# [Droid 2] Does anyone know where to find a copy of Cyanogenmod 9 Beta?



## Mushu101606 (Jul 4, 2014)

Hello, everyone. Firstly, I would like to apologize in advance if I seem like a newbie at Android Romming, I am. I just got my first Android phone three days ago. If there's a very obvious answer to this question, like an alternate way to achieve the results I'm looking for, I apologize for wasting your time. Secondly, I would like to thank you in advance for reading this. I realize that this is an old phone model, and there isn't as much support for it as it used to be.
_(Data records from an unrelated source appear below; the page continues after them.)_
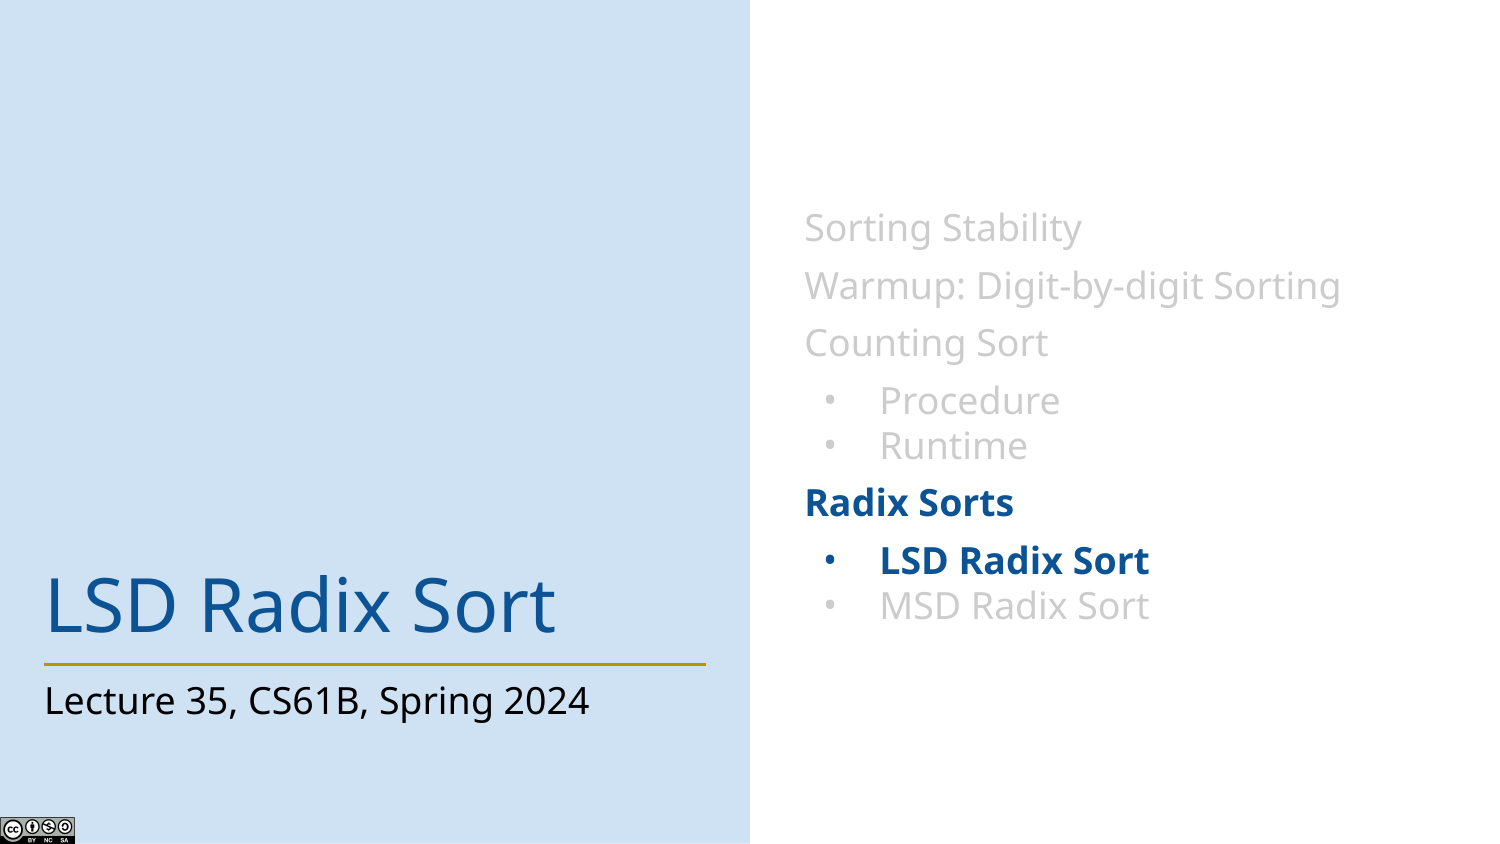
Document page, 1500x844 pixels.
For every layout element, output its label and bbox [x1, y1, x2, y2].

subtitle [29, 667, 712, 732]
list [789, 65, 1446, 765]
title [29, 328, 692, 663]
picture [0, 817, 75, 844]
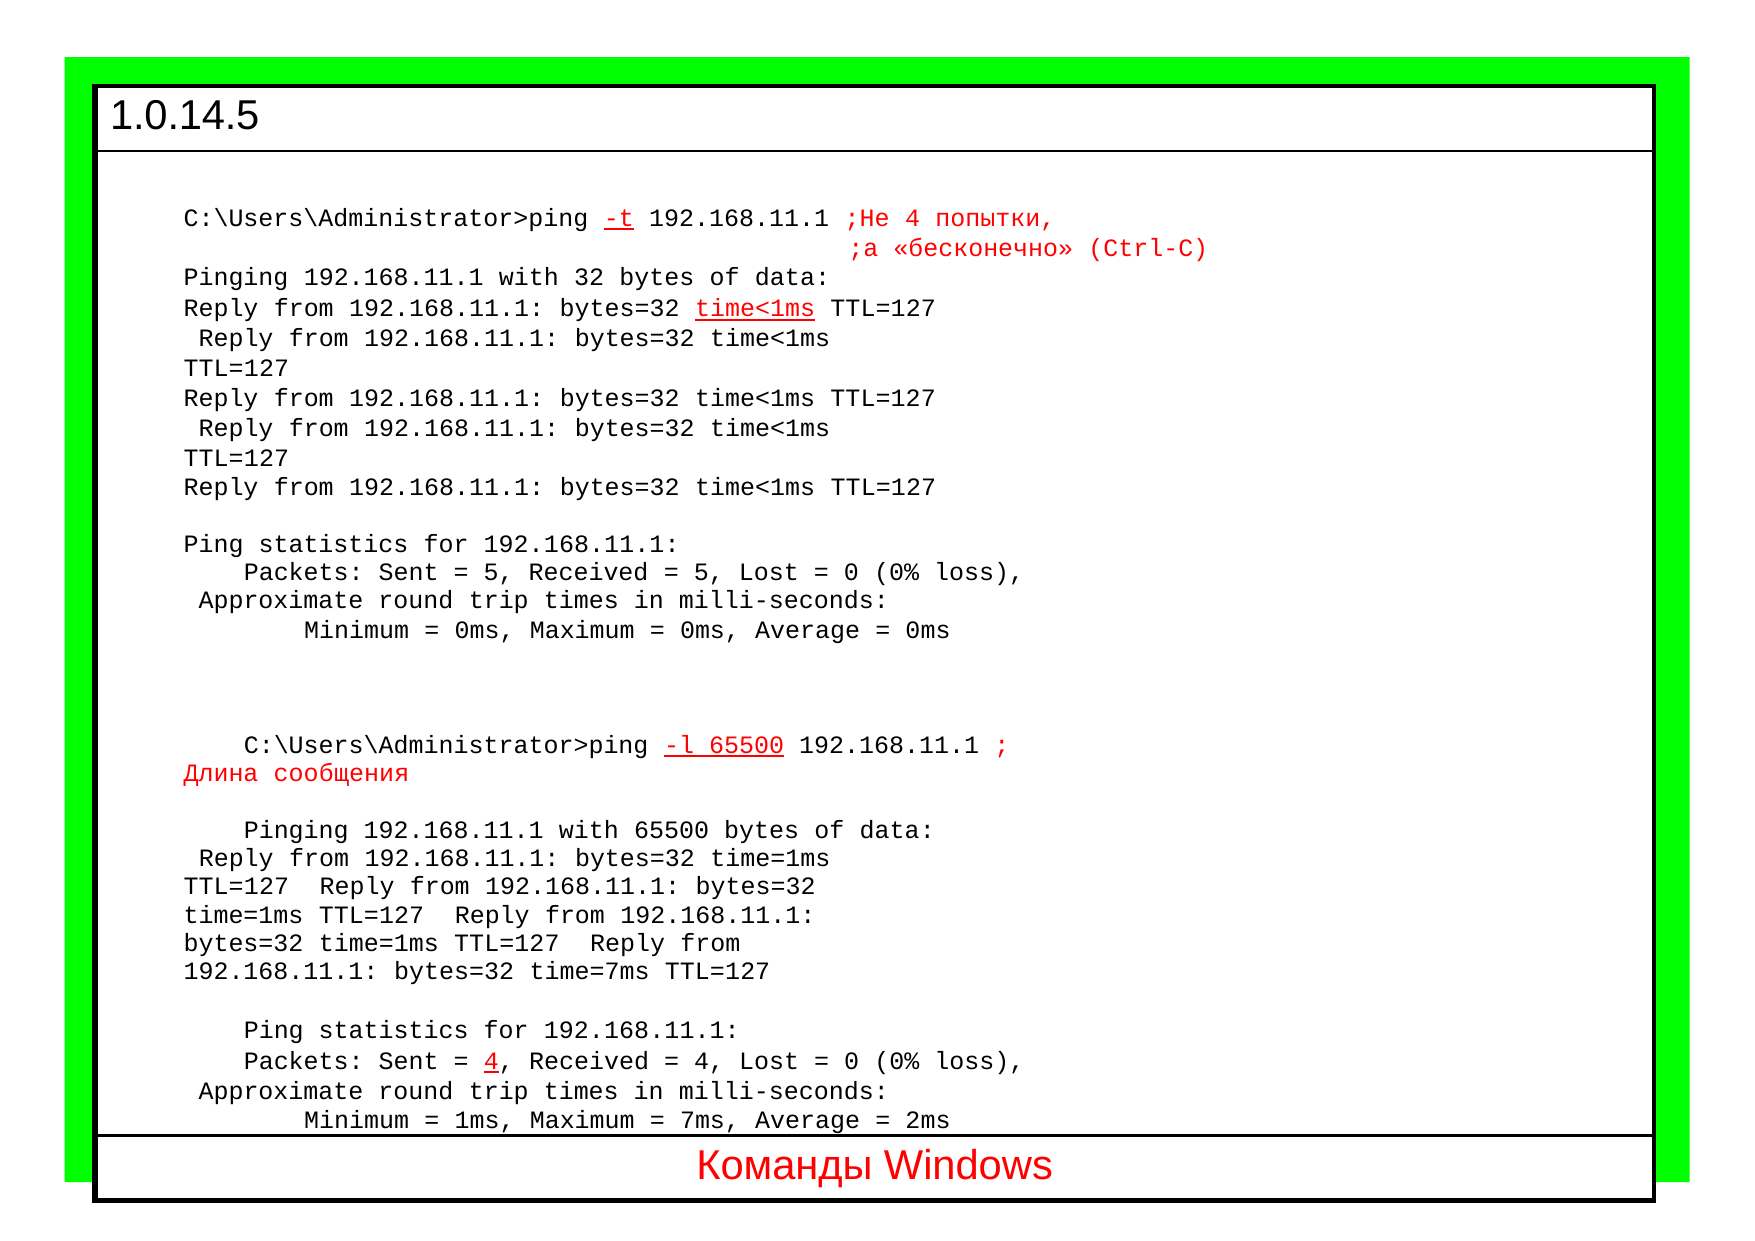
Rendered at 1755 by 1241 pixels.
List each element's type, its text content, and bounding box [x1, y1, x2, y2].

I recently managed to scavenge a Droid 2 from a relative. I immediately transferred my suscription to it from my old phone, a BlackBerry Bold (which I also scavenged from a relative), because I a wanted to try out custom firmware, and maybe make some of my own based after some of the more popular ones out there. But for now, I just want to try out one to see if it's something worth investing time into, and to see if I'm capable of making my own. AOKP instantly caught my eye, and I found a way to install it on a Droid 2 with Cyanogenmod 9.

Unfortunately, it seems that I got into the Droid 2 Rom business about three months too late, as all the links for Cyanogenmod 9 beta for Droid 2 that I could find are dead. In fact, most of them pointed back to this website, Synibox, which is now up for sale. :\

I was wondering if anyone could point out a link for the download that is still active, or other possible ways to get AOKP on a Droid 2. Below is all the information that I believe to be relevant or helpful. I apologize in advance if I am missing anything, and will quickly post the information if I am notified.
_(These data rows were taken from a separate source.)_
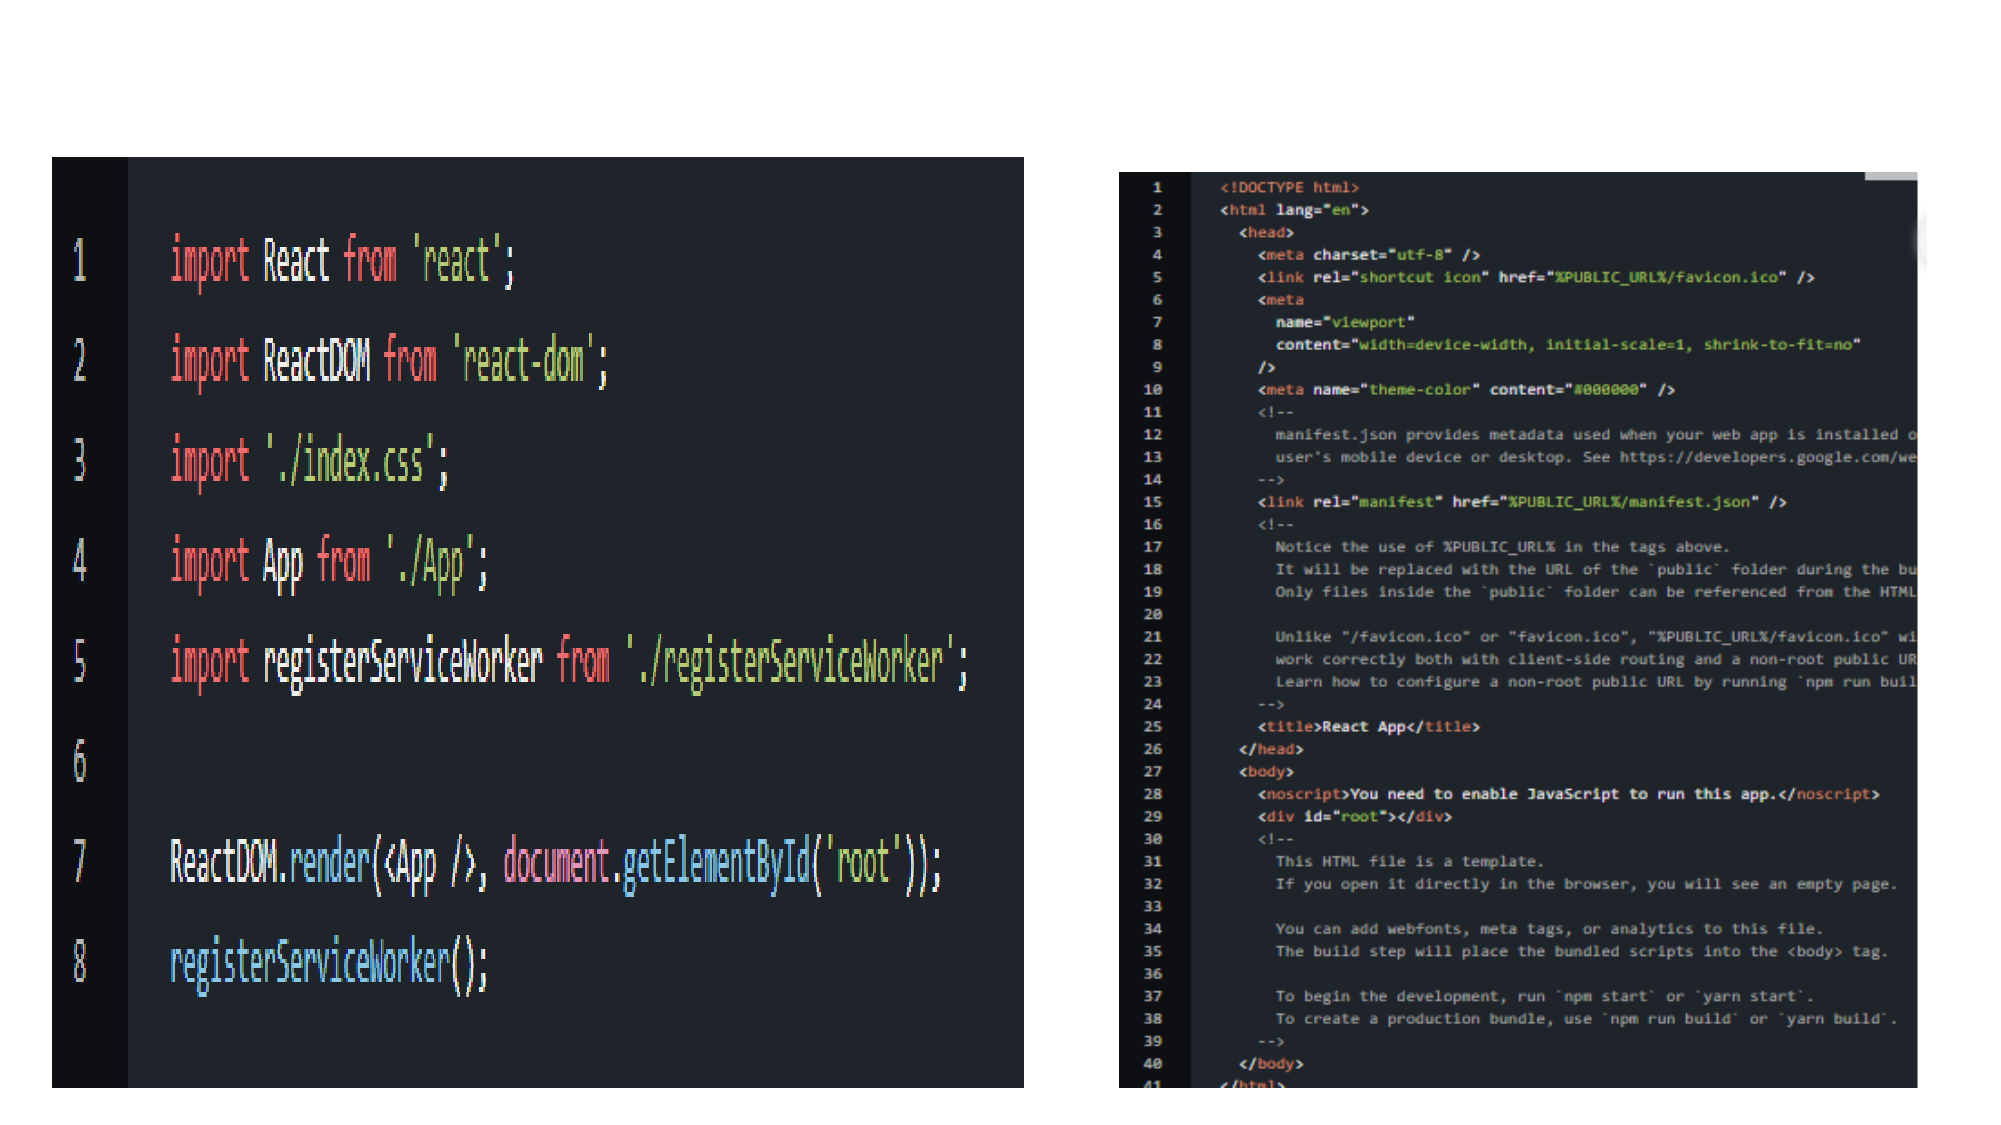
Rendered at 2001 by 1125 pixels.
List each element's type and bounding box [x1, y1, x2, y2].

picture [51, 157, 1024, 1089]
picture [1119, 172, 1927, 1089]
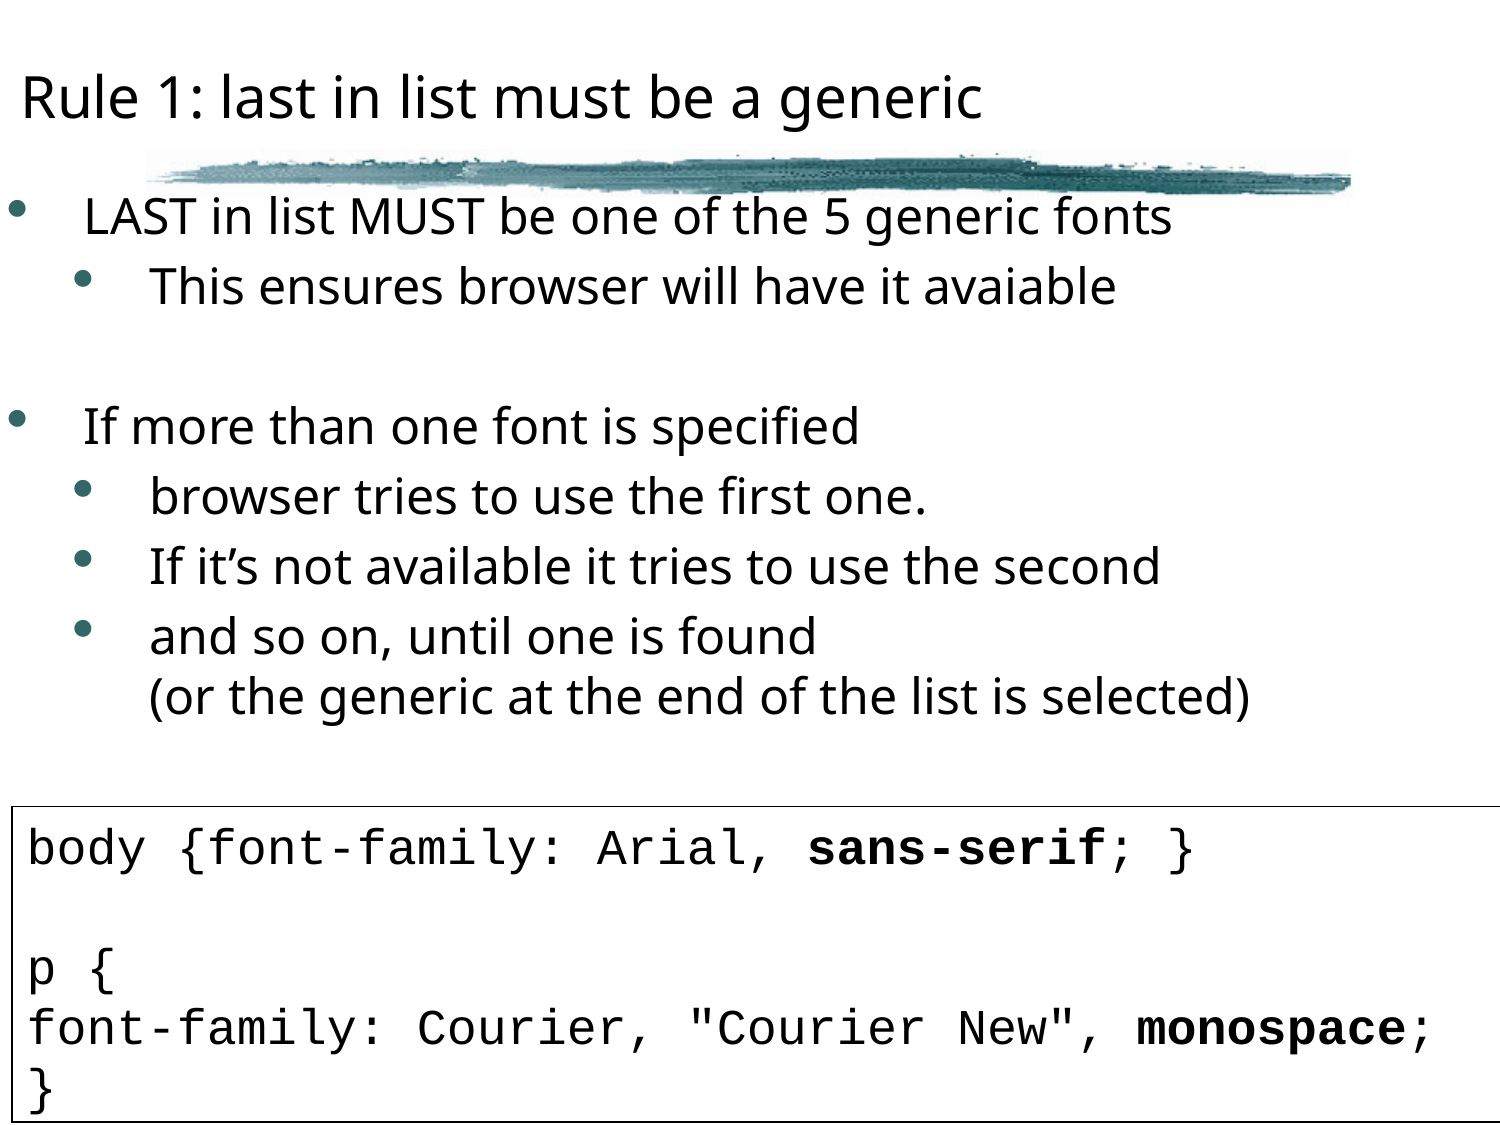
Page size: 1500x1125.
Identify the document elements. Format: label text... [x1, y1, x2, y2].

Model: Motorola Droid 2 (A955)

Firmware: Stock 2.3.4 Gingerbread

Rooted: Yes

Recovery Manager: Clockworkmod

Thank you in advance.


----------



## themib (Sep 14, 2011)

try my sd_shadow's(themib)[Collection] of Links For: Droid 2(a955) - 621 Roms


----------



## Mushu101606 (Jul 4, 2014)

Thank you so much for replying so quickly! I am downloading file right now.


----------